Meta did not respond to a request for comment on this article.

The big platforms’ work to sanitize their political ads business may not be enough—not this year, anyway, as the appetite to regulate big tech platforms is growing in the Capitol, and paid political ads will once again be in the spotlight during the run up to the mid-term elections later this year.

“The nuisance of being called before Congress is becoming much greater than the profit at stake,” says Higher Ground Labs cofounder and partner Shomik Dutta, “and that trend is likely to accelerate.”

As for other major platforms, TikTok says it doesn’t allow political ads, although research shows that advertisers have found ways of getting around the rule. Snap continues to sell political ads, but in June, the company provided users an option to see less political and other sensitive content in the Snapchat app.

Political or not?

Banning political ads comes with its own set of problems. How does a tech platform distinguish a political ad from a nonpolitical one? A bank, for instance, might be allowed to post an ad describing its green initiatives, while an ad from an environmental group calling BS on the bank’s claims could be disallowed for being “political.” Making such determinations puts a lot of power in the hands of the management of a tech company.

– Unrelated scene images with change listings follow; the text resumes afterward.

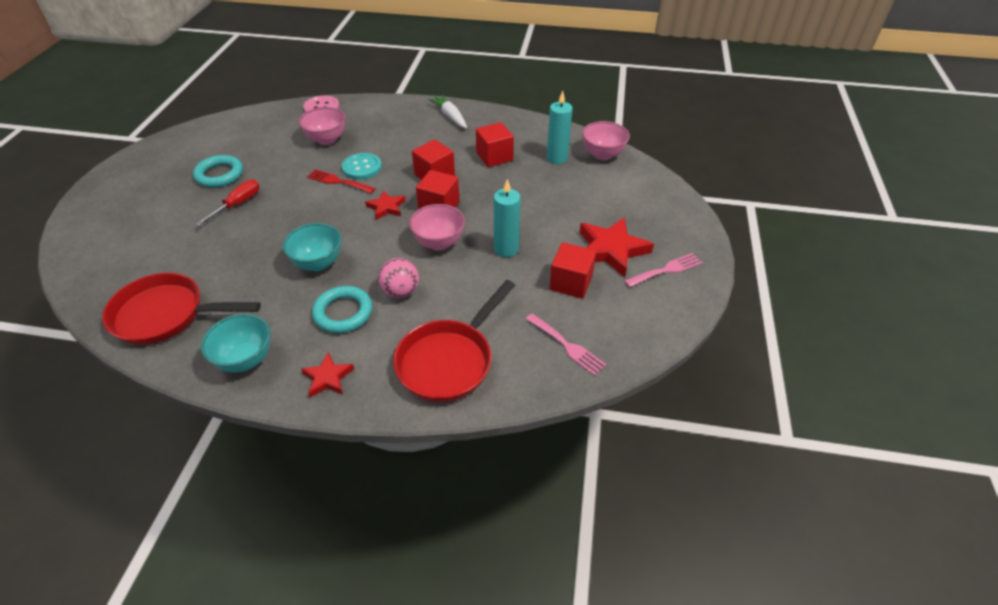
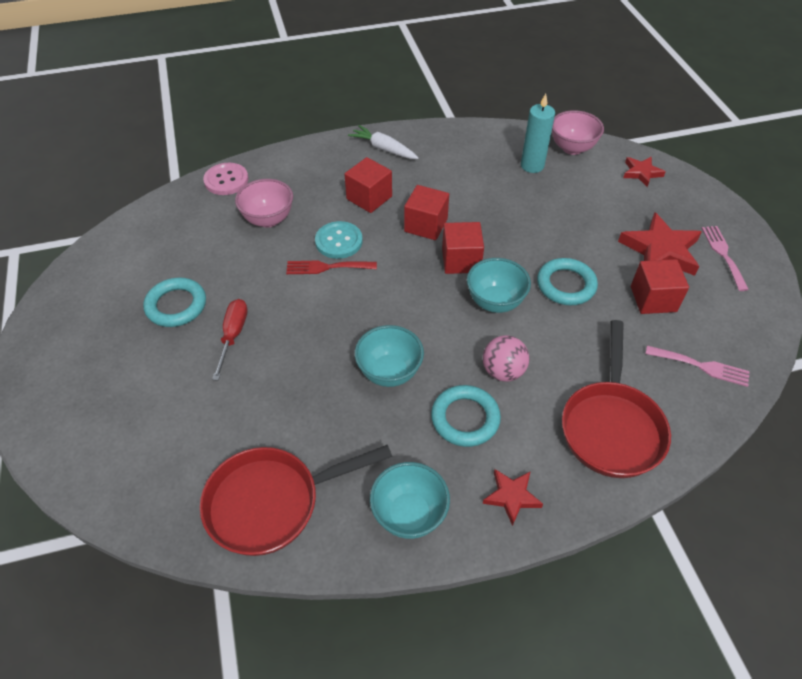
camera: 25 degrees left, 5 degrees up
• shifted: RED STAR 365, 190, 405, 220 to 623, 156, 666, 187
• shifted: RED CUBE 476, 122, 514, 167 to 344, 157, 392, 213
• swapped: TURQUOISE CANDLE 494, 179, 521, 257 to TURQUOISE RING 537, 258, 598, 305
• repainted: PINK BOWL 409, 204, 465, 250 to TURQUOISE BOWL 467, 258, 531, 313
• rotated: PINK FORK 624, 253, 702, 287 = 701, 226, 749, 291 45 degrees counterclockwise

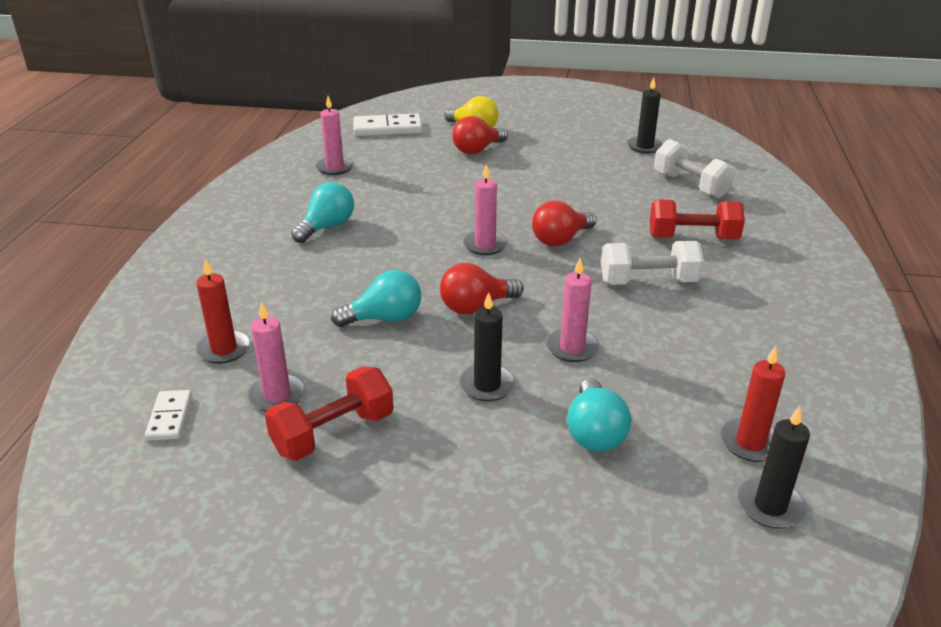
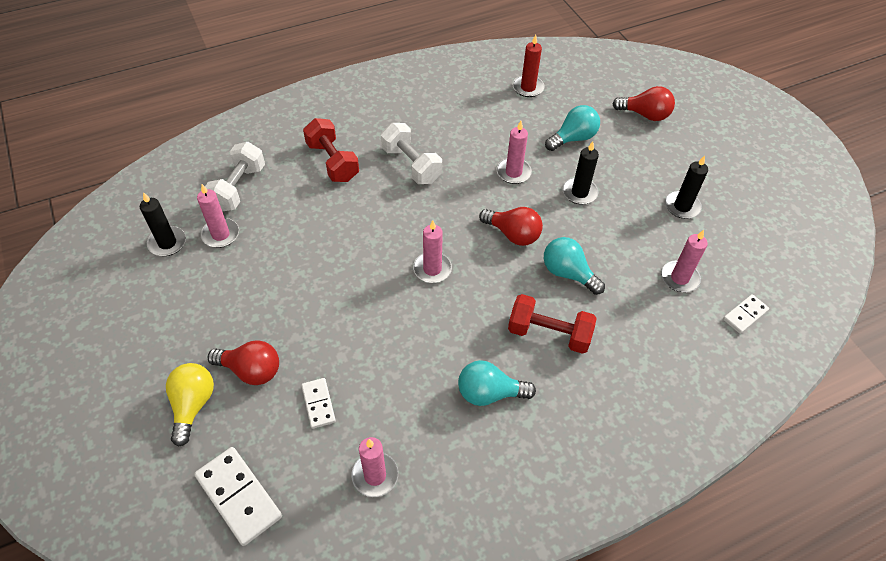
camera: 125 degrees left, 20 degrees up
• gone: RED CANDLE 196, 259, 251, 364
• new: PINK CANDLE 197, 184, 239, 248
• new: WHITE DOMINO 301, 378, 336, 429
• shifted: RED DUMBBELL 265, 366, 394, 461 to 508, 294, 597, 354
• shifted: RED LIGHT BULB 532, 201, 597, 246 to 612, 86, 675, 121
• shifted: BLACK CANDLE 737, 406, 810, 529 to 665, 155, 708, 219

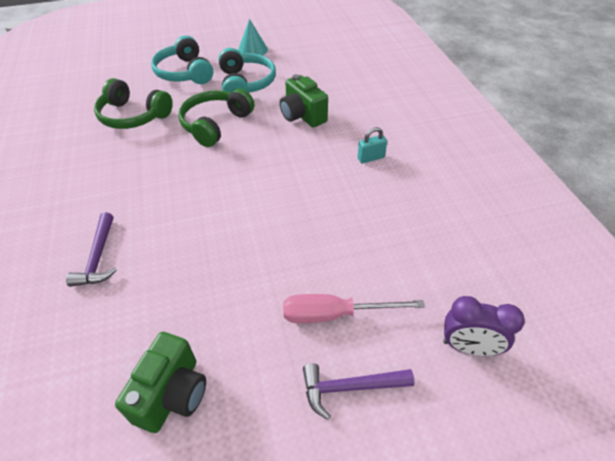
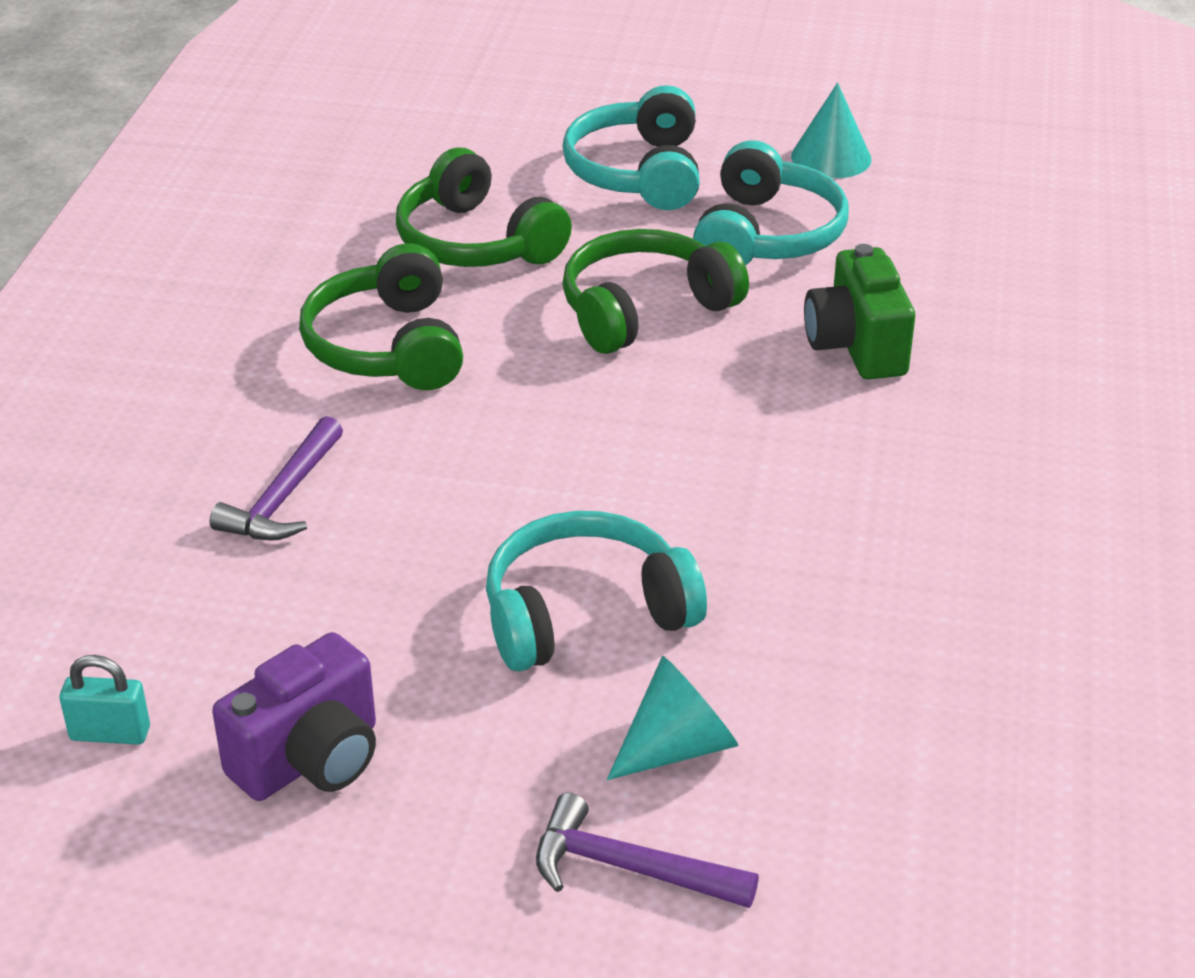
camera: 25 degrees right, 10 degrees down
• gone: PURPLE CLOCK 443, 296, 525, 356
• new: GREEN HEADPHONES 299, 243, 463, 390
• new: TURQUOISE HEADPHONES 486, 511, 707, 672
• shifted: TURQUOISE PADLOCK 358, 127, 387, 163 to 60, 655, 150, 745
• swapped: PINK SCREWDRIVER 283, 294, 425, 323 to TURQUOISE CONE 607, 656, 738, 780
• repainted: GREEN CAMERA 115, 332, 206, 433 to PURPLE CAMERA 212, 632, 376, 801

In practice, it might not even be a human who makes the decision, but rather a content moderation algorithm.

Yet, differentiating political ads may not even be the right question. After all, the content of a social media ad isn’t the only thing, or even the main thing, that can make them dangerous. Evan Greer of the digital rights group Fight for the Future explains that big web platforms like Facebook and Google have a unique ability to connect ad messages with voters who are ready to hear them and be persuaded by them—and they can do this at a vast scale. To do it, they leverage large stores of personal data—the social graph—collected through the continual surveillance of users as they move about the platform, and even as they browse the open web. The data can give clues to users’ interests, intents, beliefs, and biases.

Greer believes in putting guardrails around the collection of that personal data: “The way to reduce the harm is not to regulate speech but to regulate the surveillance, which is the thing that makes these platforms uniquely harmful and different [from] any other communication network we had in the past.” She believes that Congress should pass a strong federal privacy law, one that restricts the amount and the types of information that internet platforms can collect and store.

Uneven effects

The absence of paid political ads might also change the economics of campaigning. These ads offer a relatively inexpensive way to connect with voters, but if they were no longer available, cash-rich campaigns could simply move their ad dollars to other communications channels, such as TV or neighborhood canvassing, to get their message out. Campaigns with less cash at their disposal probably wouldn’t be able to do that, putting them at a disadvantage.

At a tactical level, campaigns might lose a major means of quickly addressing misleading claims an opponent made publicly.

Without paid political ads, campaigns and causes would also likely have to change their approach to creating digital content. They might have to get better at creating unpaid content—like clever memes or short share-worthy videos—which generates its own attention. “You have to say things in your own authentic voice and make people see it,” says Dutta.

Campaigns would have to learn to produce viral content. Unfortunately, viral content doesn’t mean good content. The most viral content on social media, after all, comes from names like Breitbart, Ben Shapiro, and Joe Rogan. These accounts routinely share news, opinions, and other content designed to inspire partisan rage–typically at the expense of the truth.

“When you start pushing people into the organic market, you get a lot of outrageous and inflammatory stuff,” says Lincoln Network’s Martinez.

In other words, campaigns, especially the less-monied ones, might be forced to join a race to the bottom.